Species of flowering plant

Hibbertia desmophylla is a species of flowering plant in the family Dilleniaceae and is endemic to the south-west of Western Australia. It is a sprawling or erect, hairy shrub with spreading, densely clustered, linear leaves and yellow flowers with eleven to thirteen stamens.

==Description==
Hibbertia desmophylla is a sprawling or erect shrub that typically grows to a height of up to 1.0 m, its foliage covered with tangled, curled hairs. The leaves are densely clustered on short side-shoots, linear, 6–17 mm long and 1–1.5 mm wide and more or less sessile. The flowers are usually arranged singly, sometimes in pairs or groups of three, on the ends of short side-shoots and are 10–15 mm in diameter. There are up to three inconspicuous, egg-shaped bracts 1–3 mm long. The five sepals are joined at the base, the sepal lobes elliptic to egg-shaped and tinged with pink, the outer sepal lobes 4–5 mm long and the inner lobes 5–6 mm long. The five petals are yellow, egg-shaped with the narrower end towards the base, 5–10 mm long and there are usually eleven to thirteen stamens in three groups around the three glabrous carpels each with a single ovule. Flowering has been recorded from September to February.

==Taxonomy==
This species was first formally described in 1863 by George Bentham who gave it the name Candollea desmophylla in Flora Australiensis from specimens collected by Augustus Oldfield near the Murchison River. In 1880, Ferdinand von Mueller changed the name to Hibbertia desmophylla in Fragmenta phytographiae Australiae. The specific epithet (desmophylla) means "halter-leaved", referring to the arrangement of the leaves around the flowers.
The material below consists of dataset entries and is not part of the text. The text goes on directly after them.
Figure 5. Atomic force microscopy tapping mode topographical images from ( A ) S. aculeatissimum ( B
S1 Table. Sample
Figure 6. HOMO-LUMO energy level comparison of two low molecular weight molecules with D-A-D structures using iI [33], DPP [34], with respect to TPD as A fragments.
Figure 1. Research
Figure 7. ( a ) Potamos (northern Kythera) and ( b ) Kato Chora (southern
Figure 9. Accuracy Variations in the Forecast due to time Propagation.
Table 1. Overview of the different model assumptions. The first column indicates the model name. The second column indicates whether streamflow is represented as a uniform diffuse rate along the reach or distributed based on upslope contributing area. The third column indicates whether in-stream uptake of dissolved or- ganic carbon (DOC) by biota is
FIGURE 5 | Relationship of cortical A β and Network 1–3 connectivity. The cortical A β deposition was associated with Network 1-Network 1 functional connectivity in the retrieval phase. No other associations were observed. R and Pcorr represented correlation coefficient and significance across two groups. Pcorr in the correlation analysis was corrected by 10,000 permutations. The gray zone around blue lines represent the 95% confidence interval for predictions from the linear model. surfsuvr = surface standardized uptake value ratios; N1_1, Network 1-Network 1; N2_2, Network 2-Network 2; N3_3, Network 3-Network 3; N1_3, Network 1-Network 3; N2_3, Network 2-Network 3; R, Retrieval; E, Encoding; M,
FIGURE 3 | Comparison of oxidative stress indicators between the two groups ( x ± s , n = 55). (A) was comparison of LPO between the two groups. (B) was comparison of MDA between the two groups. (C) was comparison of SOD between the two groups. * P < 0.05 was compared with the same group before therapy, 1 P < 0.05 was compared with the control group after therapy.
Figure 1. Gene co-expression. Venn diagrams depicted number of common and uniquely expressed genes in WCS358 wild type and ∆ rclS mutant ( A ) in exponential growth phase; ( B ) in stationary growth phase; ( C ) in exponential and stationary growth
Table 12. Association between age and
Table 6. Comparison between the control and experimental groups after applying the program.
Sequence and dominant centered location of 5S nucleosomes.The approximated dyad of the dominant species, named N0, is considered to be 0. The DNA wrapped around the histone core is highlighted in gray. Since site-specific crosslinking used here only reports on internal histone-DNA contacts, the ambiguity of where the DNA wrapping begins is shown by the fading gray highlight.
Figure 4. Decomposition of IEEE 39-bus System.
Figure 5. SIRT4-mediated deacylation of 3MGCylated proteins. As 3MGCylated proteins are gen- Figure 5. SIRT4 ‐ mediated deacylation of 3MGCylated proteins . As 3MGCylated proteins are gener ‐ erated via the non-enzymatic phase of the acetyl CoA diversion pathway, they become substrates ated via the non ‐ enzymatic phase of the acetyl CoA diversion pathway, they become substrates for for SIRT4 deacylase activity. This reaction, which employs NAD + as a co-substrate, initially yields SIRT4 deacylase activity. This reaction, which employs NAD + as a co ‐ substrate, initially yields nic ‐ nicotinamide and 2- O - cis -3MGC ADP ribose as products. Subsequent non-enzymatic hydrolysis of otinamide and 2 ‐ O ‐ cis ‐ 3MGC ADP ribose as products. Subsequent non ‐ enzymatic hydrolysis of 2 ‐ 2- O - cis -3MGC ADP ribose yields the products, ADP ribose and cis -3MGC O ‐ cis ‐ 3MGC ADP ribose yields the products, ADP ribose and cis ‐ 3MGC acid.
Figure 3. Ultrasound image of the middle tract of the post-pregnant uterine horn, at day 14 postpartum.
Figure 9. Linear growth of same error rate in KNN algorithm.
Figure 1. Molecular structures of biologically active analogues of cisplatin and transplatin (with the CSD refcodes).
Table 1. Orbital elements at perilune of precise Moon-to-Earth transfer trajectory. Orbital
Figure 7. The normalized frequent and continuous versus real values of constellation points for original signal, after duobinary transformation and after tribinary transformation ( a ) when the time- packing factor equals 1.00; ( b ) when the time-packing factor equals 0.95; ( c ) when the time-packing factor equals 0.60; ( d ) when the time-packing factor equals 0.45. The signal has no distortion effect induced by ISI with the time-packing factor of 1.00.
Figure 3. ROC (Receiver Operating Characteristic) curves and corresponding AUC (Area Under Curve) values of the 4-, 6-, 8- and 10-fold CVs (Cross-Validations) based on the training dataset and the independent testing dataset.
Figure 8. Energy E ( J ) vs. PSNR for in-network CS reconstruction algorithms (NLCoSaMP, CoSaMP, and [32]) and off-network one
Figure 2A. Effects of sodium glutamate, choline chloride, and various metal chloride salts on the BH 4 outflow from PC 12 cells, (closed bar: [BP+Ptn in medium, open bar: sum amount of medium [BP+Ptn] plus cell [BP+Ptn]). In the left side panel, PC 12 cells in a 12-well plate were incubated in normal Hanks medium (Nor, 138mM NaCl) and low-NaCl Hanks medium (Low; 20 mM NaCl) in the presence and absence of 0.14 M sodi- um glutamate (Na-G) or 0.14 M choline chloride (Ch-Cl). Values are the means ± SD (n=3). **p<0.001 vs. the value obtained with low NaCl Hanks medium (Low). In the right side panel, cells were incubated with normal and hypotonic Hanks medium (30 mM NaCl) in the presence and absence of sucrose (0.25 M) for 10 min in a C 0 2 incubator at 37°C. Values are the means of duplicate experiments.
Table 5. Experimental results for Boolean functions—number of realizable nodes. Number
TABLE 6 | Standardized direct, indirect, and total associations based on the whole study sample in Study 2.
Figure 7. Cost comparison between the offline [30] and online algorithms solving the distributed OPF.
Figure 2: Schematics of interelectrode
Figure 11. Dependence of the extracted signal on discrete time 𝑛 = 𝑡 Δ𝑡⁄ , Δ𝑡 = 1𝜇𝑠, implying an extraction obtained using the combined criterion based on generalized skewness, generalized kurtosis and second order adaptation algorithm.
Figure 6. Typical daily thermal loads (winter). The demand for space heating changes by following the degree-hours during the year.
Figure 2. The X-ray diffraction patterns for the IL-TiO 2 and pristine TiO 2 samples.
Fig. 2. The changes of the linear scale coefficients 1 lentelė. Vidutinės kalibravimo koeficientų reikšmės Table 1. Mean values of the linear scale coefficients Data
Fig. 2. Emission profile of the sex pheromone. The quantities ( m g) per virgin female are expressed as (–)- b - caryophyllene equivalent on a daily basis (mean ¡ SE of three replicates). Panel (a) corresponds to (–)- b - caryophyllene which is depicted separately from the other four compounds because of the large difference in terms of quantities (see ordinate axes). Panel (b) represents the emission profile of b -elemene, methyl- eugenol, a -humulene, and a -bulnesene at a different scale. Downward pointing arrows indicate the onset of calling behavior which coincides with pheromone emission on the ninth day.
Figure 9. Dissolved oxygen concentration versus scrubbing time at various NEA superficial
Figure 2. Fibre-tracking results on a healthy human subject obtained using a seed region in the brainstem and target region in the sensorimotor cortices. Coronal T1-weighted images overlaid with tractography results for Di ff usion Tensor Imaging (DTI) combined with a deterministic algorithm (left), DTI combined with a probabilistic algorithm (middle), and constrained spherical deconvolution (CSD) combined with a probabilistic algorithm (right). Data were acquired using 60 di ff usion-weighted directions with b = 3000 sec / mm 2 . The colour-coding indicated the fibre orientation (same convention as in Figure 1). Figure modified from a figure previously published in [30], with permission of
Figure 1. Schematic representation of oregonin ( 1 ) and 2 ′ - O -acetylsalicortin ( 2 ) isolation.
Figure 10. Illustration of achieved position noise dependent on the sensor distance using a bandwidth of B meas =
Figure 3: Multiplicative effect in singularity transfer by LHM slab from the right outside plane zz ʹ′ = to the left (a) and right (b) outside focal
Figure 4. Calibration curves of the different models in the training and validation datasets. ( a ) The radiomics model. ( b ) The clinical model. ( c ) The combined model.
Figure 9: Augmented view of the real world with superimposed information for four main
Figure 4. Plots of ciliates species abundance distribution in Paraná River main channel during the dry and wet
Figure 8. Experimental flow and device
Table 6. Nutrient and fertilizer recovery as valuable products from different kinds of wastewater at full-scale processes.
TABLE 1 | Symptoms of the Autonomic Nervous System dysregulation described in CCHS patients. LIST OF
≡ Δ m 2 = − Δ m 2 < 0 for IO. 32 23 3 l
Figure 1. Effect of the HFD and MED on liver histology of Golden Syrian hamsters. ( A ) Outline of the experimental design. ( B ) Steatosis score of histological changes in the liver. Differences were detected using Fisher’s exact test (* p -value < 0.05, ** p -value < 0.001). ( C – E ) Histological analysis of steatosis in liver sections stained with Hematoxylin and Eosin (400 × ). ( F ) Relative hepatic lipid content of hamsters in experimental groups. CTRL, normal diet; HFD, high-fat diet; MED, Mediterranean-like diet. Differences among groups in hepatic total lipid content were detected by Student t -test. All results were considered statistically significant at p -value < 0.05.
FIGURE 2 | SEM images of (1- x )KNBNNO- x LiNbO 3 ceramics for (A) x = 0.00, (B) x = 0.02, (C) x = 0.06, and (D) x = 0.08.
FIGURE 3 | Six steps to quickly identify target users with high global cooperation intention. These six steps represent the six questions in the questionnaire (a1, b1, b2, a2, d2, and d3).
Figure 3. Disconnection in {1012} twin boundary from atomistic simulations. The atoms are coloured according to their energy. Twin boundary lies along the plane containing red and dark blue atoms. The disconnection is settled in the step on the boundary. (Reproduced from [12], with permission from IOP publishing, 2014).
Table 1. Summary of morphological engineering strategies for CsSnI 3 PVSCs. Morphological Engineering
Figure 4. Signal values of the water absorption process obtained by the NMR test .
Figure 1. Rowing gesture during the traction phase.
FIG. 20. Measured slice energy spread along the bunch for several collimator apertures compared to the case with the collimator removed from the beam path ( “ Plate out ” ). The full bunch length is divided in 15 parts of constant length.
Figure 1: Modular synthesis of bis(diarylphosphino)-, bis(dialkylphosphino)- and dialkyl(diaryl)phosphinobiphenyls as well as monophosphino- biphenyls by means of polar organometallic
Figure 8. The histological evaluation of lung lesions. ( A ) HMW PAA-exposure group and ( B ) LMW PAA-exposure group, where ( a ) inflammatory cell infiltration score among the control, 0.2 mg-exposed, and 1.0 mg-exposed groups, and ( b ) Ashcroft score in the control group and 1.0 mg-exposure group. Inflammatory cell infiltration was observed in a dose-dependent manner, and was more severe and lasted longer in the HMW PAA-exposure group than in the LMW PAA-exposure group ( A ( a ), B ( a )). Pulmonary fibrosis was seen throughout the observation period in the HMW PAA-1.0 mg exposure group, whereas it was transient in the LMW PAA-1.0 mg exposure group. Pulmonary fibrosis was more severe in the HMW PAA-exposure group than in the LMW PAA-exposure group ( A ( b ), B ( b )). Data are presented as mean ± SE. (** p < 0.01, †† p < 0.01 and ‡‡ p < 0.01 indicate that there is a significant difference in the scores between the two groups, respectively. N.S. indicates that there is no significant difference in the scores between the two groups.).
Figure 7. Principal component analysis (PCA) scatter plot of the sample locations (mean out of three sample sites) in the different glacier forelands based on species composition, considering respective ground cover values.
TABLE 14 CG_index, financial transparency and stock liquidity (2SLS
==Distribution and habitat==
Hibbertia desmophylla grows in sandy soil in heath, shrubland and woodland from near the Murchison River to the Moore River National Park in the Geraldton Sandplains biogeographic region in the south-west of Western Australia.

==Conservation status==
Hibbertia desmophylla is classified as "not threatened" by the Government of Western Australia Department of Parks and Wildlife.